This year’s Christmas Dinner will be different than in previous years, due to the presence of Dennis Grayling, 56, your mother’s new boyfriend.
“Well, Dennis and I have been getting pretty involved lately,” explains your mother. “Also, his daughter and her fiancée said that they want to have some time to themselves this Christmas.”
“It’s just not Christmas without Dennis’s famous southwest coleslaw,” reports Dennis as he places the plastic container on the platter in the center of the table where the roast beef is supposed to go.
“The secret ingredient,” he discloses, “is bacon.” Dennis wants three things for Christmas this year: his new heartburn medication, tougher immigration legislation, and your mother’s thighs.

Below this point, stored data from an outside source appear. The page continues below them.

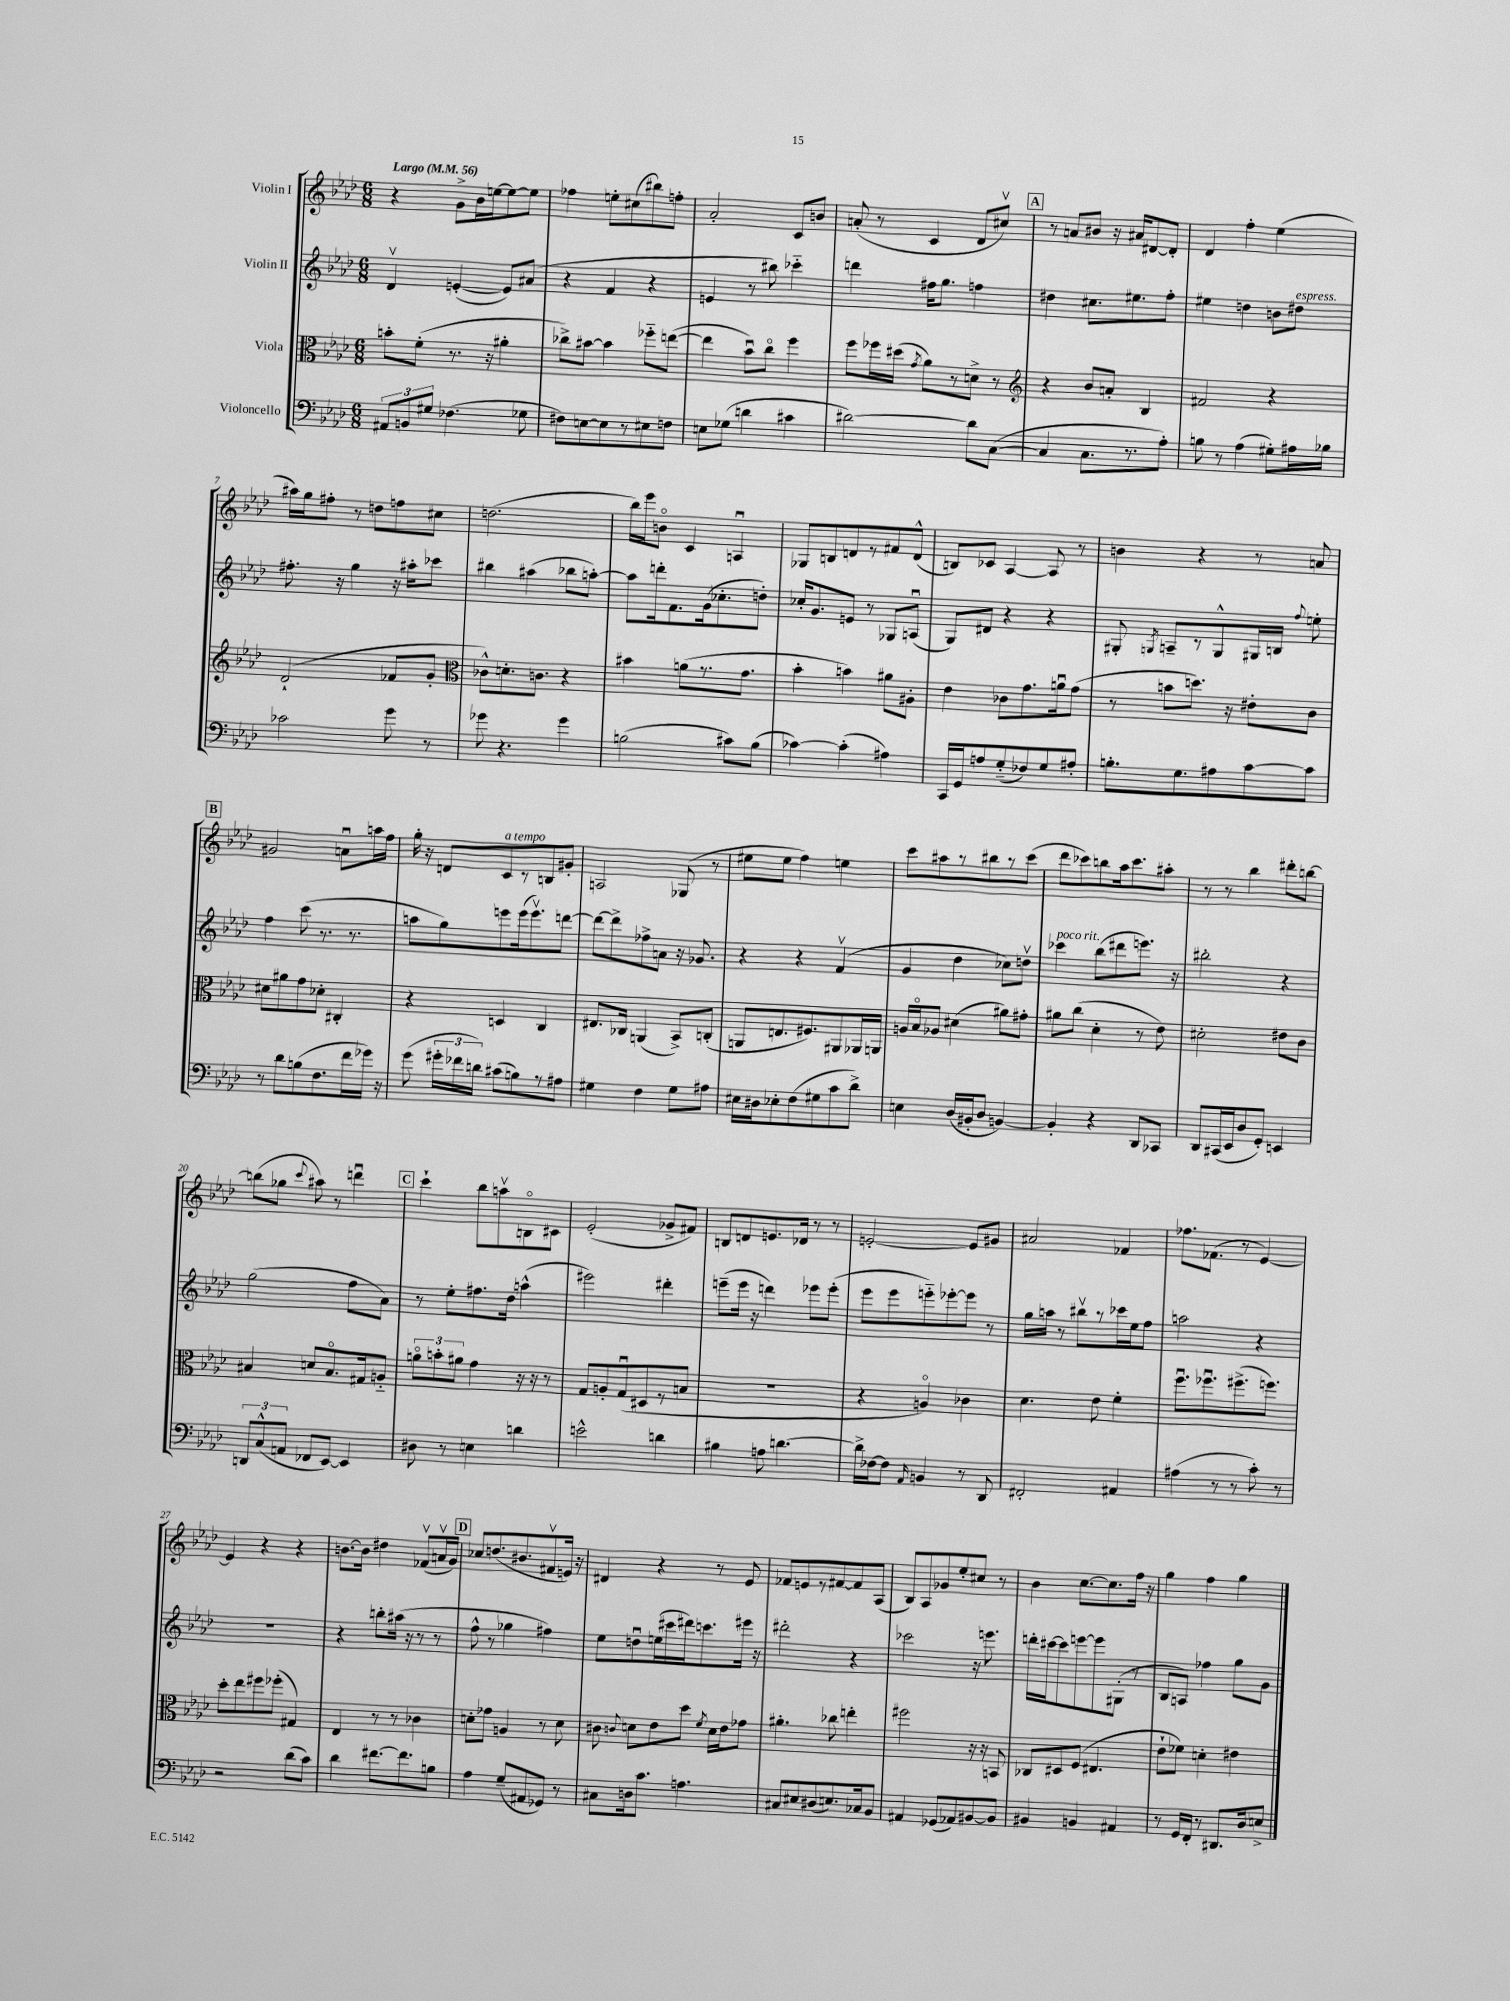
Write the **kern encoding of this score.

**kern	**kern	**kern	**kern
*staff4	*staff3	*staff2	*staff1
*clefF4	*clefC3	*clefG2	*clefG2
*k[b-e-a-d-]	*k[b-e-a-d-]	*k[b-e-a-d-]	*k[b-e-a-d-]
*M6/8	*M6/8	*M6/8	*M6/8
*MM56	*MM56	*MM56	*MM56
12AA#/L	8b'\L	4d-v/	4r
12BB/	.	.	.
.	(8f'\J	.	.
12G#/J	.	.	.
(4.F-\	8.r	([4e'/	8g^\L
.	.	.	16b-\L
.	16r	.	[16ee\J
.	4a#'\	8e/]L)	8ee\_
8G-\	.	(8a#/J	8ee\]J
=	=	=	=
8F#\L)	8cc-^\L)	4r	4ff-\
[8E\	[8b#\J	.	.
8E\]	4b#\]	4f/	8ee'\L
8r	.	.	(8cc#\
8E#\	8ff-'~\L	4r	8bb#\)
8F\J	([8ee\J	.	8ff'\J
=	=	=	=
8E\L	4ee\]	4e/	2a-'/
(8G-\J	.	.	.
4d\	8b-u\L)	8r	.
.	8cco\J	8bb#\)	.
4c#\	4ff\	4ccc-'~\	8c/L
.	.	.	8b/J
=	=	=	=
[2d#\)	8ff\L	4ddd\	(8a'/
.	16ff-\L	.	8r
.	(16dd#\JJ	.	.
.	8qg/	.	.
.	8a-\L)	16ff#\LK	4c/
.	.	8.gg\J	.
.	8r	.	.
8d#\]L	8d^\J	4ff\	8d-/L
([8C\J	8r	.	8cc#v/J)
=	=	=	=
*	*clefG2	*	*
4C/]	4r	4dd#\	8r
.	.	.	8a/L
8.C\L	8b-/L	8.cc#\L	8b#/J
.	8a'/J	.	16r
8.r	.	8.ee#\	16a#/LK
.	4B-/	.	[8d#/
8A-'\J)	.	8ff'\J	8d#'/]J
=	=	=	=
8B\	2f#/	4ee#\	4d-/
8r	.	.	.
(4A-\	.	4dd\	4ff'\
8G#'\L)	4r	8b\L	(4ee-\
16A#\L	.	8dd#\J	.
16B-\JJ	.	.	.
=	=	=	=
2c-\	(2d-`/	8.ff#'\	16aa#\LL)
.	.	.	16gg\J
.	.	.	8ff#'\J
.	.	16r	.
.	.	4gg\	8r
.	.	.	8dd\L
8g\	8f-/L	16r	8ff\
.	.	16aa#'\LK	.
8r	8g'/J	8ccc-\J	8cc#\J
=	=	=	=
*	*clefC3	*	*
8g-\	8c-^^\L)	4bb#\	(2.dd\
4.r	8.d'\	.	.
.	.	(4aa#\	.
.	8.c\J	.	.
4g-\	4r	8bb-\L	.
.	.	[8aa'\J)	.
=	=	=	=
(2B\	4b#\	8aa\]L	16bb-\LL)
.	.	.	16eee-\J
.	.	16ddd'\k	8bo\J
.	.	8.f\	.
.	(8a\L	.	4c/
.	8.r	(16g\k	.
.	.	8.cc-'\	.
8c#\L)	.	.	4Au/
.	8.g\J	.	.
(8B\J	.	8dd'\J)	.
=	=	=	=
[4c-\)	4b-'\	16cc-'/LK	8G-/L
.	.	8.g/	.
.	.	.	8B/
(4c-'\]	4b\)	8e/J	8d/
.	.	8r	8r
4A#\)	8a#\L	8G-/L	8f#/
.	8A#'\J	(8Au/J	(8d^^/J
=	=	=	=
16CC/LL	4e-\	8G/L)	8B/L)
16GG/J	.	.	.
8A/	.	8d#/J	8c-/J
(8G'~/	8c-\L	4r	[4A-/
8F-/)	8.g\	.	.
8G/	.	4r	8A-/]
.	16au\k	.	.
8A#'/J	(8g\J	.	8r
=	=	=	=
8.B'\L	8r	8G#'/	4b\
.	.	8qG/	.
.	8b\L	8A~/L	.
8.G\	.	.	.
.	8.dd\J)	8r	4r
8A#\	.	8G^^/	.
.	16r	.	.
[8c\	8e#'\L	16G#/L	8r
.	.	16B/JJ	.
.	.	8qqff/	.
8c\]J	8c\J	8ee'\	8a/
=	=	=	=
8r	8d#\L	4ff\	2g#/
8d-\L	8a#\	.	.
(8B\	8g\	(8ccc\	.
8.F\	8d-'\J	8.r	.
.	4C#'/	.	8au\L
16f\L	.	8.r	.
16g-\JJ)	.	.	16aa\L
16r	.	.	16ff\JJ
=	=	=	=
(8g\	4r	8aa\L	16gg'\
.	.	.	16r
24g#'\LL	.	8gg\)	8d/L
24f-\	.	.	.
24d\JJ)	.	.	.
(8c#\L	4D/	8eee\	8c/
8B\)	.	(16eee\k	8r
.	.	8.eeev\)	.
8r	4C/	.	8B/
8A#\J	.	[8ddd\J	8g#'/J
=	=	=	=
4G#\	8.E#/L	8ddd\_L	2A/
.	.	8ddd^\]	.
.	16C-/Jk	.	.
4F\	(4AA/	8ff-^\	.
.	.	8a\J	.
8G#\L	8BB-^/L)	16r	(8G-/
.	.	8.g-/	.
8A#\J	(8C'/J	.	8r
=	=	=	=
16E#\LL	8AA/L	4r	8ee#\L
16D#\J	.	.	.
8E-'\	8.E/	.	8ee#\J
(8F\	.	4r	4ff\)
.	8.F#/)	.	.
8G#\	.	.	.
8c\	8AA#/	(4fv/	4ee\
8d-^\J)	16AA-/L	.	.
.	16AA/JJ	.	.
=	=	=	=
4E\	16A/LL	4g/	8ccc\L
.	16B-o/J	.	.
.	8A-/J	.	8aa#\
(16D-/LL	(4d#\	4dd-\	8r
16BB#'/J	.	.	.
8D-/J	.	.	8bb#\
[4BB/)	8a#\L)	8cc-\L)	8r
.	8g#'\J	8ddv\J	(8ccc\J
=	=	=	=
4BB'/]	8a#\L	4ccc-\	8ddd-\L
.	(8cc\J	.	8ccc-\)
4r	4d-'\	(8bb-\L	8bb\
.	.	8ddd#\	16aa-\k
.	.	.	8.ccc-\
8DD-/L	8r	8.eee\J)	.
8CC-/J	8e-\)	.	8aa#'\J
.	.	16r	.
=	=	=	=
8DD-/L	2d#'\	2bb#'\	8r
(16CC#/L	.	.	8r
16EE-/J	.	.	.
8D-/	.	.	4bb-\
8GG'/J)	.	.	.
4EE/	8e#\L	4r	8ddd#'\L
.	8c\J	.	[8bb\J
=	=	=	=
12DD/L	4B#/	(2gg\	(8bb\]L
(12C^^/	.	.	.
.	.	.	8gg-\J
12AA/J	.	.	.
.	.	.	8qqccc/
8FF-/L	8d/L	.	8aa#\)
[8EE-/J)	8.B#o/	.	8r
4EE-/]	.	8ff\L	4dddu\
.	16G#/k	.	.
.	8A'~/J	8a-\J)	.
=	=	=	=
8D#\	12ao\L	8r	4ccc`\
.	12b'\	.	.
8r	.	8ee-'\L	.
.	12a#\J	.	.
4E\	4g\	8.ff#\	8bb-\L
.	.	.	8aav\
.	.	16dd-\Jk	.
4d\	16r	(4aa^^\	8Bo\
.	16r	.	.
.	8r	.	8c#\J
=	=	=	=
2e^^\	8G/L	2eee#\)	(2e-'/
.	8A'/	.	.
.	(8Gu/	.	.
.	8D#/	.	.
4d\	8r	4ddd#'\	8g-^/L
.	8B/J	.	8f#/J)
=	=	=	=
4B#\	2.r	(8eee~\L	8B/L
.	.	16eee\Jk	8d/
.	.	16r	.
8A\	.	4ddd\)	8.e/
[4.d\	.	.	.
.	.	.	16d-/Jk
.	.	8eee-\L	8r
.	.	(8eee-'\J	8r
=	=	=	=
16d^\]LL	4r	8eee-\L	[2e'/
[16F-\J	.	.	.
8F-\]J	.	8eee-\	.
16qqAA-/	.	.	.
4BB/	4Ao/)	8eee'~\)	.
.	.	[8eee-'\	.
8r	4c-\	8eee-\]J	8e/]L
8DD-/	.	8r	8g#/J
=	=	=	=
2FF#'/	4.d-\	16gg\LL	2a#/
.	.	16aa\JJ	.
.	.	8r	.
.	.	8bb#v\L	.
.	8e-\	8r	.
4AA#/	4f'\	16ccc-\L	4f-/
.	.	16ee-\J	.
.	.	8ff\J	.
=	=	=	=
(4A#\	8.ffu\L	2aa\	8.ff-\L
.	8.ff-u\	.	(8.f-\J
8r	.	.	.
8r	(8.ff#^\	.	8r
8c'\)	.	4r	[4e-/)
.	8.ff\J)	.	.
8r	.	.	.
=	=	=	=
2r	8dd-'\L	2.r	4e-/]
.	8ee-\	.	.
.	8ff#\	.	4r
.	(8ff-'\J	.	.
(8d-\L	4G#/)	.	4r
8c\J)	.	.	.
=	=	=	=
4d-\	4E-/	4r	[8.b\L
.	.	.	16b\]Jk
[8.f#\L	8r	8bb'\L	4dd#\
.	8r	(16aa#\Jk	.
8.f#\]	.	16r	.
.	4c-\	8r	(8f-v/L
8B\J	.	8r	16av/L
.	.	.	16g/JJ)
=	=	=	=
4A-\	8d'\L	8ff^^\	8cc-/L
.	8g-\J	8r	(8.dd/
(8G~/L	4A/	4gg-\	.
.	.	.	8.b#/
8AA#/	.	.	.
8GG-/J)	8r	4ff#\)	8f#v/
8r	8d\	.	16e/Jk)
.	.	.	16r
=	=	=	=
8C#\L	8c#\	8ee-\L	4d#/
.	8qqc/	.	.
16D\k	8d\L	8ddu\	.
8.c\J	.	.	.
.	8e-\	(16ee\L	4r
.	.	16ccc#\	.
4.A\	8dd-\J	16ddd#\J)	.
.	.	8.ccc\	.
.	8qf/	.	.
.	16d\LL	.	8r
.	16e-\J	.	.
.	8g-\J	16eee#\Jk	8e-/
.	.	16r	.
=	=	=	=
8C#/L	4.a#'\	2ddd#'\	8f-/L
8E#/	.	.	8e/
(8D#/	.	.	8r
8.E/)	8cc-\	.	[8f#/
.	4ee'\	4r	8f#/]
16C-/k	.	.	.
8BB-/J	.	.	(8A-/J
=	=	=	=
4AA#/	2ff#\	2ccc-\	8B-/L)
.	.	.	8A-/
(8GG-/L	.	.	8g-/
8AA-/)	.	.	8ee-'/
[8BB#/	16r	16r	8cc#/J
.	16r	8.eee\	.
8BB#/]J	8BB/	.	8r
=	=	=	=
4BB#/	8C-/L	16ddd'\LL	4b-\
.	.	[16ccc#\J	.
.	8D#/	8ccc#\]	.
4BB/	(8F/J	[8eee\	[8.cc\L
.	4.E#/	8eee\]	.
.	.	.	8.cc\]
4AA#/	.	(8G#'\J	.
.	.	8r	16ff\Jk
.	.	.	16r
=	=	=	=
8r	8e-`\L	8B-/L	4gg\
16GG/LL	8f-\J)	8A/J)	.
16FF'/JJ	.	.	.
8r	4d'\	4ff-\	4ff\
8.DD#/L	.	.	.
.	4e#\	8gg\L	4gg\
16D-/k	.	.	.
8E^/J	.	8g\J	.
==	==	==	==
*-	*-	*-	*-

She punches his shoulder teasingly and you avert your eyes as her attempts to sexily nibble his ear result in her licking his sideburns. “How’s Barber College going, Cowboy?” teases Dennis, who makes it up to you by showing you his tattoo of a Harley Davidson motorcycle above the words, “Spring Break, 1976.”
Over dinner, Dennis talks about the dry cleaning company that he runs with his older brother, that time he went to Miami, and how he’s happy for his ex-wife, despite all the raw shit she put him through. “So Cowboy,” he asks you, “got any special lady in your life?” “No,” you say tersely, prompting him to reassure you about how it will all work out, how you’re a good looking kid, and how forlorn he was after his wife left him, only to find a beautiful new woman who lets him do things his old wife never would.
“I want you to know that I am in this for the long haul,” Dennis says after dinner, tipsily readjusting his Santa hat, “never turn back, that’s my motto.” Maybe it’s not so bad. At least your mother seems happy. But Dennis’s breath smells like Pepto Bismol and you’ve never really felt like a Cowboy. Nonetheless, Dennis understands what you’re going through. He’s a child of divorce himself and, hey, he turned out pretty good.